(Task directions)
Transcribe exactly, leaving out pictures, the lines from the one that holds "1) sole (287,176,429,493)" through the end of the data below, including both end lines and no others.

(Task input)

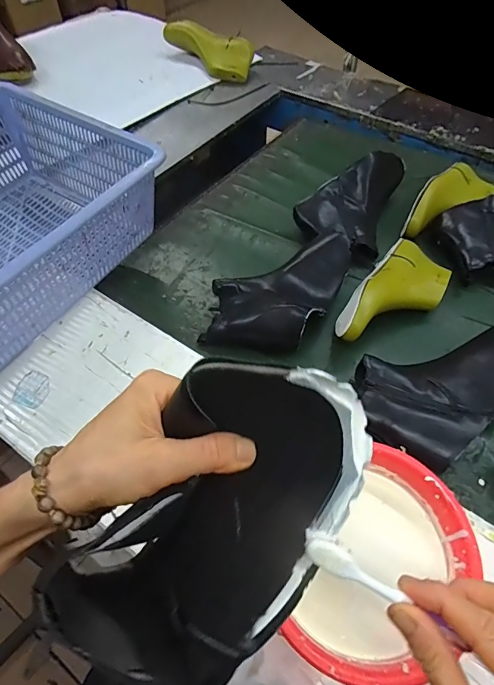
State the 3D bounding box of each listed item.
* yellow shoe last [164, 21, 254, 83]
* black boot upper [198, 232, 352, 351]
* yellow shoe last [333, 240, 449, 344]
[{"bbox_3d":[-0.099,-0.771,1.069,0.244,0.075,0.095,28,57,2],"label":"yellow shoe last"},{"bbox_3d":[0.046,-0.086,0.643,0.167,0.078,0.267,26,59,18],"label":"black boot upper"},{"bbox_3d":[0.223,-0.065,0.626,0.109,0.074,0.229,34,62,22],"label":"yellow shoe last"}]

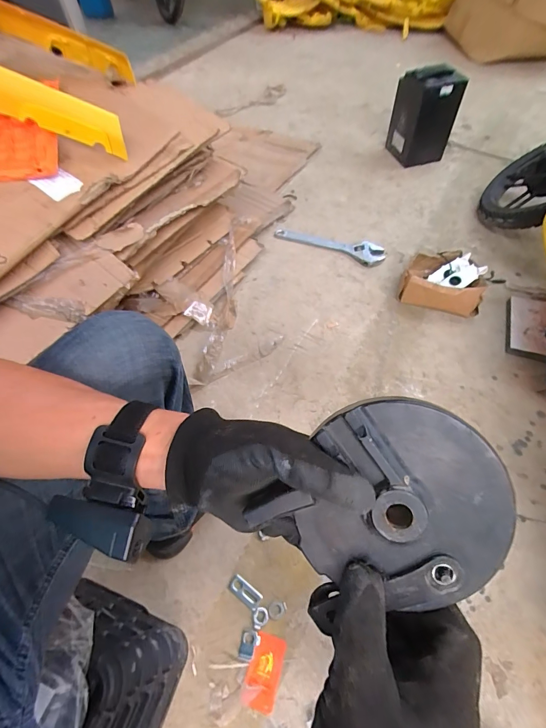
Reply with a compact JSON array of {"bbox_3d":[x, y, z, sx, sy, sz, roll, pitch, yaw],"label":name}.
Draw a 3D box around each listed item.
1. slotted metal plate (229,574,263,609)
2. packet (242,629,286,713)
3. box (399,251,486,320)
[{"bbox_3d":[-0.048,0.397,0.611,0.059,0.004,0.026,30,63,19],"label":"slotted metal plate"},{"bbox_3d":[-0.014,0.487,0.556,0.050,0.004,0.092,13,59,10],"label":"packet"},{"bbox_3d":[0.454,-0.228,0.953,0.198,0.085,0.167,13,59,10],"label":"box"}]

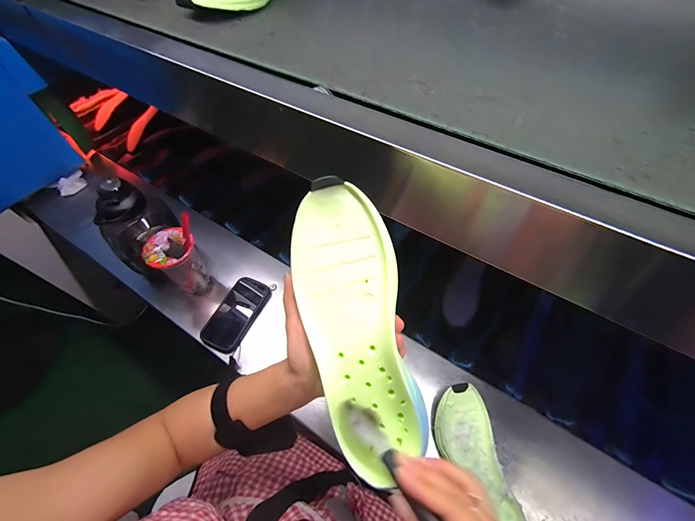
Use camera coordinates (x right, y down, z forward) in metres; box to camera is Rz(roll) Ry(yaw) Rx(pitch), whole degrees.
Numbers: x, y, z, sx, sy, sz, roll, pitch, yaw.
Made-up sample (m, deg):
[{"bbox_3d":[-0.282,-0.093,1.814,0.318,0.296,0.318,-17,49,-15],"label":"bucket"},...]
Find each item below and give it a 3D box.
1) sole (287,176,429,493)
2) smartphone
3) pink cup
[{"bbox_3d":[0.006,0.060,0.281,0.089,0.032,0.259,-12,88,-7],"label":"sole"},{"bbox_3d":[-0.231,0.110,0.635,0.082,0.020,0.158,21,60,15],"label":"smartphone"},{"bbox_3d":[-0.337,-0.004,0.605,0.088,0.188,0.092,28,62,19],"label":"pink cup"}]

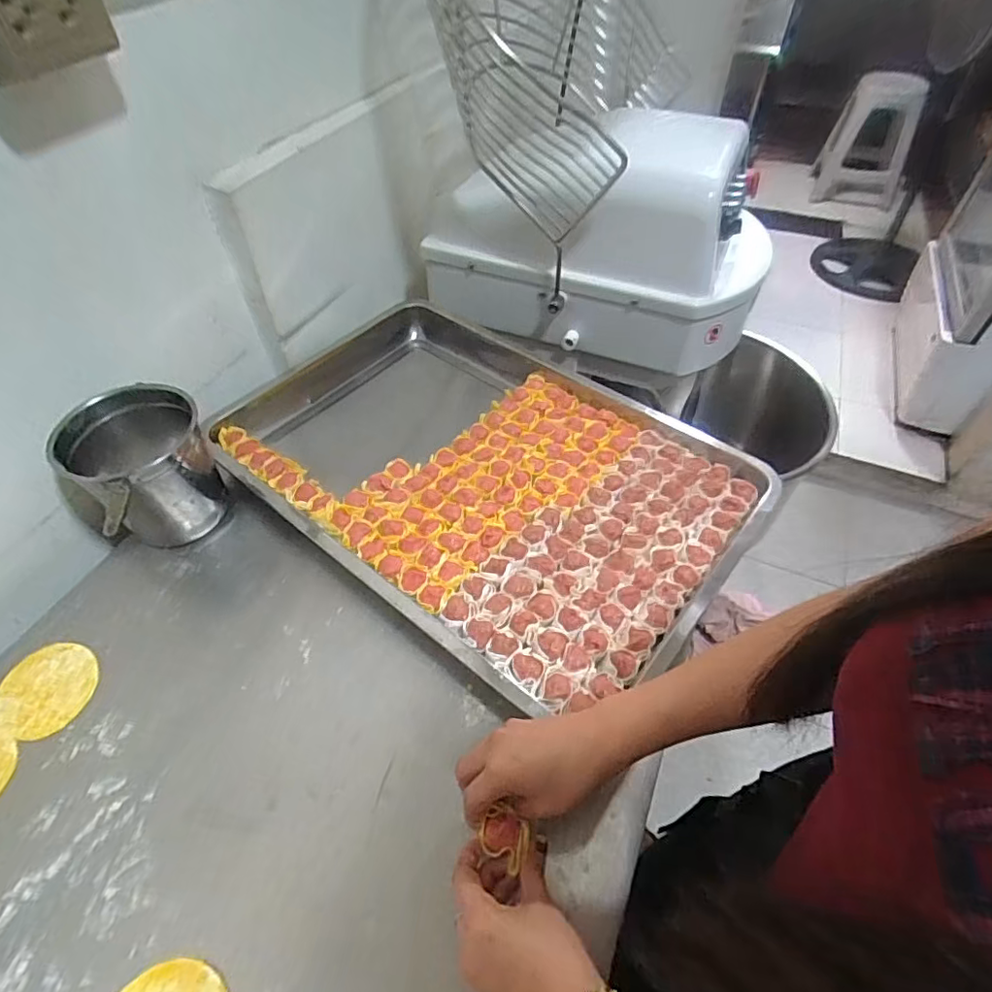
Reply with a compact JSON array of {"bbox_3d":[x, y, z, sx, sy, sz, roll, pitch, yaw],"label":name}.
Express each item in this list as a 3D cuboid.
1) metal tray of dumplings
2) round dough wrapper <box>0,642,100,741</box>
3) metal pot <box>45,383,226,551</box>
[{"bbox_3d":[-0.034,-0.036,0.675,0.618,0.065,0.402,32,56,25],"label":"metal tray of dumplings"},{"bbox_3d":[-0.416,0.177,0.521,0.084,0.004,0.080,2,52,-2],"label":"round dough wrapper"},{"bbox_3d":[-0.368,-0.019,0.607,0.130,0.150,0.117,-33,57,-26],"label":"metal pot"}]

(Output for this exercise)
1) sole (287,176,429,493)
2) smartphone
3) pink cup
[{"bbox_3d":[0.006,0.060,0.281,0.089,0.032,0.259,-12,88,-7],"label":"sole"},{"bbox_3d":[-0.231,0.110,0.635,0.082,0.020,0.158,21,60,15],"label":"smartphone"},{"bbox_3d":[-0.337,-0.004,0.605,0.088,0.188,0.092,28,62,19],"label":"pink cup"}]

Reply with a compact JSON array of {"bbox_3d":[x, y, z, sx, sy, sz, roll, pitch, yaw],"label":name}.
Express each item in this list as a 3D cuboid.
1) metal tray of dumplings
2) round dough wrapper <box>0,642,100,741</box>
3) metal pot <box>45,383,226,551</box>
[{"bbox_3d":[-0.034,-0.036,0.675,0.618,0.065,0.402,32,56,25],"label":"metal tray of dumplings"},{"bbox_3d":[-0.416,0.177,0.521,0.084,0.004,0.080,2,52,-2],"label":"round dough wrapper"},{"bbox_3d":[-0.368,-0.019,0.607,0.130,0.150,0.117,-33,57,-26],"label":"metal pot"}]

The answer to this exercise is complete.